[Co należy zrobić]:
A. Z którą runą, według fragmentu o runach, jeszcze nie czas się mierzyć?
B. Przytocz bez zmian z fragmentu o runach wszystko od słów „Ale jasne...moze to” w dół aż do słów „się z Nauthiz.”.
C. Kontynuuj fragment o runach od miejsca, w którym się kończy.

[Wybrany fragment]:
━━━━━━━━━━
Ale jasne...moze to Helguś jeszcze nie tem moment aby się z nią zmierzyć i korzystać z jej podpowiedzi...energii...
fajnie, ze tu zagladasz... Buziak
Krysia Uśmiech
od tego momentu jak nie bardzo mi podpasowała ta runa, zaczęłam losować każdego dnia nową runę - bo też tak poczułam, że jeszcze nie czas dla mnie mierzyć się z Nauthiz.
w ogóle jej wygląd dla mnie - nie wiem jak to wyrazić - budzi we mnie napięcie, stres, ogólnie mówiąc niekorzystnie dla mnie wygląda.
━━━━━━━━━━
[Dostarczone dane]:
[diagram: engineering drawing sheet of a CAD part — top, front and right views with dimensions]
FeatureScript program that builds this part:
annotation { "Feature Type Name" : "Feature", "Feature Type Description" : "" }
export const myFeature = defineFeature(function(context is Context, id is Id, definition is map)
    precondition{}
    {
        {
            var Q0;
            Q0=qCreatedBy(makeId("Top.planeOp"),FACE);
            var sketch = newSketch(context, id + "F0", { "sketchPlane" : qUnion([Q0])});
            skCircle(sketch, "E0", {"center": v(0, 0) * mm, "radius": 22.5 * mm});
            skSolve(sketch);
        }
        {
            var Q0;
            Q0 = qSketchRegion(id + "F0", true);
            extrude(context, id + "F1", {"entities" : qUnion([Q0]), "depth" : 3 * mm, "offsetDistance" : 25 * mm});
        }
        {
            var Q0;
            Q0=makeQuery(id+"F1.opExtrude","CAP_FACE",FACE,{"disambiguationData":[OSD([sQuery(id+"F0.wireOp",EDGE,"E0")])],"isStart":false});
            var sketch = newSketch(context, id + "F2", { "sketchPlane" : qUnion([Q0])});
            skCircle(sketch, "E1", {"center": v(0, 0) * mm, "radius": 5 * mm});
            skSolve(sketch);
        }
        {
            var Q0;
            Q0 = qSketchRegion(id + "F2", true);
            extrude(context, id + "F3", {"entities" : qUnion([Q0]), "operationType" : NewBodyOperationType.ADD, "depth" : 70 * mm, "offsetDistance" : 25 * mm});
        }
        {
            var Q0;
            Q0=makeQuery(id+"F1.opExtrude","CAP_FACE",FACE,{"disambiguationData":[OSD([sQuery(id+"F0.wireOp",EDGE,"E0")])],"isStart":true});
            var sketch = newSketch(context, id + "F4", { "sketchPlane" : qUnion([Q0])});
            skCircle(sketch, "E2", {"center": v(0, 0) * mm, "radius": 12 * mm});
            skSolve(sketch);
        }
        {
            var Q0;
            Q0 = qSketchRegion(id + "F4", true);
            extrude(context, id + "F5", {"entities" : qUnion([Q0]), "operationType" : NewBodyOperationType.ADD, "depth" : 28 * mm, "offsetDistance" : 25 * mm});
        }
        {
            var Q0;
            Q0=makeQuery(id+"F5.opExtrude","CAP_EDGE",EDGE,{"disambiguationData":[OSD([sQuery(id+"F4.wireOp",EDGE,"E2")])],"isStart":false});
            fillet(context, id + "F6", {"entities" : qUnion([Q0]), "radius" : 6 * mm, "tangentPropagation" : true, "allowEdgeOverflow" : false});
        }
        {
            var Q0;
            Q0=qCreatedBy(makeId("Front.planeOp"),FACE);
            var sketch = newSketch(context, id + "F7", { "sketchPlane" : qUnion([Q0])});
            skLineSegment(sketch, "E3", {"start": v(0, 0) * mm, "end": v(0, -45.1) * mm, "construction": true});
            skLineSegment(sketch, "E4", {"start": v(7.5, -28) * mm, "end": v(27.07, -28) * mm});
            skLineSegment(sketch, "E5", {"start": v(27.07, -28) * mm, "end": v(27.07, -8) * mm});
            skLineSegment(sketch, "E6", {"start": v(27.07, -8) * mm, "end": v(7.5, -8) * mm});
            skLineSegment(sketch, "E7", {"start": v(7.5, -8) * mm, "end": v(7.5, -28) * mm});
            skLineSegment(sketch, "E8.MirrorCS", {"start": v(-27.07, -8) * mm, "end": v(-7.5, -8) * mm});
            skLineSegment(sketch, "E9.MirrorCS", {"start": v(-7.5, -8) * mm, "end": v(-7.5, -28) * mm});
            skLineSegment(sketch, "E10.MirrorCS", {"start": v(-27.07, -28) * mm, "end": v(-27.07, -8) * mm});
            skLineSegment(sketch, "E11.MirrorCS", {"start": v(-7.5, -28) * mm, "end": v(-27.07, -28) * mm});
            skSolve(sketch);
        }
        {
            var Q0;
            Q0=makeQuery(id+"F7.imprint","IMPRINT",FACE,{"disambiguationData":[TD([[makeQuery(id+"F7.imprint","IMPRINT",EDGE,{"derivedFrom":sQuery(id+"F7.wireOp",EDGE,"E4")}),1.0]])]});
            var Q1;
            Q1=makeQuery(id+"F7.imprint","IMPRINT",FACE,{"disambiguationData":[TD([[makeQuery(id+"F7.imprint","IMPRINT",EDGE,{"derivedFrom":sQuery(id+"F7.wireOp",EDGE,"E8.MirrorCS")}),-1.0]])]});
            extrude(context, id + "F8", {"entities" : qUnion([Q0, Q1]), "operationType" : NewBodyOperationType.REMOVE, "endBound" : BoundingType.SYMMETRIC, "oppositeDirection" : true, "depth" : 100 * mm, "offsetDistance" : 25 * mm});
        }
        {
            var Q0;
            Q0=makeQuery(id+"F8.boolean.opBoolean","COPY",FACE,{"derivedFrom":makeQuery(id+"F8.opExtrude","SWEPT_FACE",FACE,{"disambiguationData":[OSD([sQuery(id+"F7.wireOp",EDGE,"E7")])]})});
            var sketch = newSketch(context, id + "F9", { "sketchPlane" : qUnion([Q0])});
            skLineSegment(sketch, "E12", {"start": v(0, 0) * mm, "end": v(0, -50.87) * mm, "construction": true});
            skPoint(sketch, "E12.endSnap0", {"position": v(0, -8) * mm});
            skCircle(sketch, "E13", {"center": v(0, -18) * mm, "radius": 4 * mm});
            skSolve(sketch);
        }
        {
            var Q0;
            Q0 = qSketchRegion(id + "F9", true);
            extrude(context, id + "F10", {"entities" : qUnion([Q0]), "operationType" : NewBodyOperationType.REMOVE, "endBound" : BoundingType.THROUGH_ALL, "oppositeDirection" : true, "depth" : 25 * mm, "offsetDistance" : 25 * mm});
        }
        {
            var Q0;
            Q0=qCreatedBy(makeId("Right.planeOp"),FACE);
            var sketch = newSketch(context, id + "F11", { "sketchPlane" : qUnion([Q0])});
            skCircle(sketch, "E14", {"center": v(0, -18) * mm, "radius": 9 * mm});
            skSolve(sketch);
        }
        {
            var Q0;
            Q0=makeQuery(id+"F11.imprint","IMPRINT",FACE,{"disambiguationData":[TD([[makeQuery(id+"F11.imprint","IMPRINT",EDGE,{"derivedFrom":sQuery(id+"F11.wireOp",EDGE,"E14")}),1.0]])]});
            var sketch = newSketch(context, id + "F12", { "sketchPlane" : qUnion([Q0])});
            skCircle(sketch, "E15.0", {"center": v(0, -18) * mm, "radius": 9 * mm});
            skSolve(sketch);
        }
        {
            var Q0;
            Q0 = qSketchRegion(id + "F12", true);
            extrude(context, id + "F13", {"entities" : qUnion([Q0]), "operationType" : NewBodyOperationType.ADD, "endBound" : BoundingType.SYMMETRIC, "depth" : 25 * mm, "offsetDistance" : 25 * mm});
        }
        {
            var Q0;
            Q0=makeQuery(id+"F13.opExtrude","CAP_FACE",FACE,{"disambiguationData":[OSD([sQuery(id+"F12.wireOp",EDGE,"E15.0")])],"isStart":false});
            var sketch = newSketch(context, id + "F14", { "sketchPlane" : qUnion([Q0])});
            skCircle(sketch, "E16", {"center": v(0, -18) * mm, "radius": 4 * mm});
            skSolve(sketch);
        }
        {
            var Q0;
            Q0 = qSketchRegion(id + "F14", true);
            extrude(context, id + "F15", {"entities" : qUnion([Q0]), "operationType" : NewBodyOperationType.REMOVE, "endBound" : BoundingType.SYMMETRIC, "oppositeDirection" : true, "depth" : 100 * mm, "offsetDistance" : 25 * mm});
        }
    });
━━━━━━━━━━
[Odpowiedzi do zadań]:
A. Z runą Nauthiz.

B.
Ale jasne...moze to Helguś jeszcze nie tem moment aby się z nią zmierzyć i korzystać z jej podpowiedzi...energii...
fajnie, ze tu zagladasz... Buziak
Krysia Uśmiech
od tego momentu jak nie bardzo mi podpasowała ta runa, zaczęłam losować każdego dnia nową runę - bo też tak poczułam, że jeszcze nie czas dla mnie mierzyć się z Nauthiz.

C.
każdego dnia robię sobie notatki - jaka runa, jak minął dzień - jak będę mieć więcej czasu to powypisuję do wątków Uśmiech
Mam pytanie odnośnie runy Ansuz ..Jakieś 3 tyg. temu przed rozmową kwalifikacyjna narysowałam czerwoną runę na karteczce prosząc o wsparcie podczas rozmowy. Karteczke z runa mam do dziś ..jednak zastanawiam się jak długo karteczke powinnam mieć ? czy od razu powinno się po rozmowie spalić ?
Nie ma na to reguł...po prostu, jeśli spełniła swoje zadanie.. oddaj ją matce ziemi...najlepiej spal a resztki zakop w ziemi lub po prostu spłucz w łazience...
Możesz też ją zatrzymać...i w razie potrzeby wykorzystać ponownie...gdzieś w głębi szuflady schowaj na razie... Uśmiech
Dziękuje Krystyno za odp. Kwiatek
Gdzieś wyczytałam, że runa Hagalaz nazywana "Mostem między światami", ale nie spotkałam się z tym, że jest to niebezpieczny most.
Czy możemy ją rozpatrywać również w pozytywnym sensie?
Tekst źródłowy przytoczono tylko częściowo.